Re: i1Pro weirdness & fix
Re: i1Pro weirdness & fix
- Subject: Re: i1Pro weirdness & fix
- From: Ben Goren <email@hidden>
- Date: Mon, 29 Feb 2016 08:58:59 -0700
On Feb 29, 2016, at 7:13 AM, Ernst Dinkla <email@hidden> wrote:
> I got more alarmed when I measured a
> plumber's Teflon tape stack of 5mm thick and the reflectance gave a Lab L
> 100.+ where 9mm thicker stacks in the past did not go beyond L 99.
I've seen i1s measure PTFE a fractional DE above 100 in the past, too, and never thought about it. A subsequent measurement has been a similar fraction below 100. It was pretty obviously within the margin of error. Indeed, I'd expect surface irregularities to change the angle between instrument and sample that would be sufficient for that sort of variation.
Graphic arts really don't need that sort of precision, anyway. Even in the best viewing environments, moving your head can cause a more substantial difference in perception than what you're measuring here. There are situations for which the i1 family of instruments is woefully inadequate...but, for anything that's going to get printed and viewed by the general public, they're serious overkill (in a very good way).
Of course, the multiple-DE inter-measurement variations Graeme is describing from W deposition...that's a problem, no question. Having your samples go from Zone VIII to Zone IX in a span of a few minutes...not good. But that's also a malfunction of the instrument and one that seems to be both rare and easily enough fixed.

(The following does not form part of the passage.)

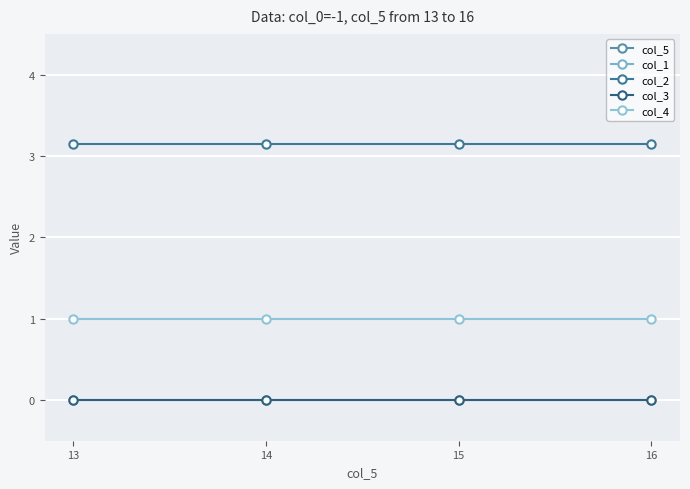

How many lines are shown in the chart?

5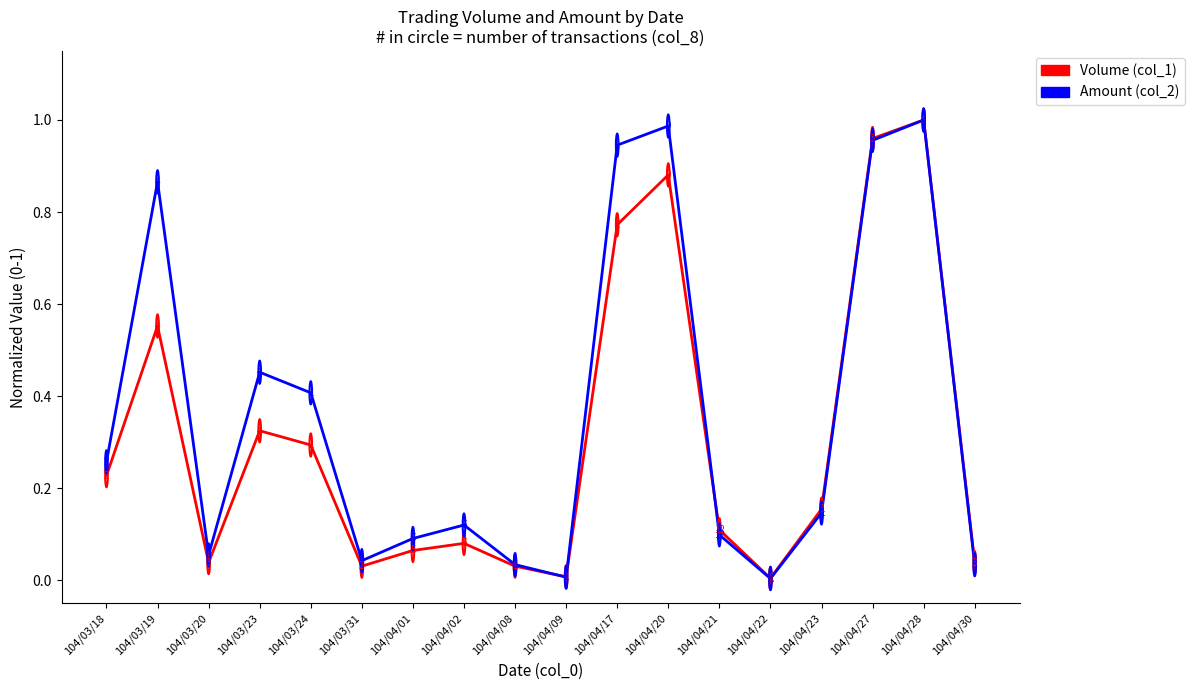

True or false: Amount (col_2) has a value of 0.0 at 104/04/02.

False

I'd worry much more about how well linearized the printer is. A well-linearized printer can be superbly profiled, at which point you get as-good-as-human-vision reproduction across the printer's gamut. And with a color management engine as good as Argyll, for out-of-gamut colors, the results are still shockingly good. As in, print the same thing on top-quality fine art media and uncoated typewriter bond, look at the two side by side, and even novices intuitively see and understand that the difference is the paper -- there aren't any hue shifts, there's no significant loss of detail, and so on; the paper's just a different color and the darkest areas aren't as dark and the saturation might be toned down, and that's it.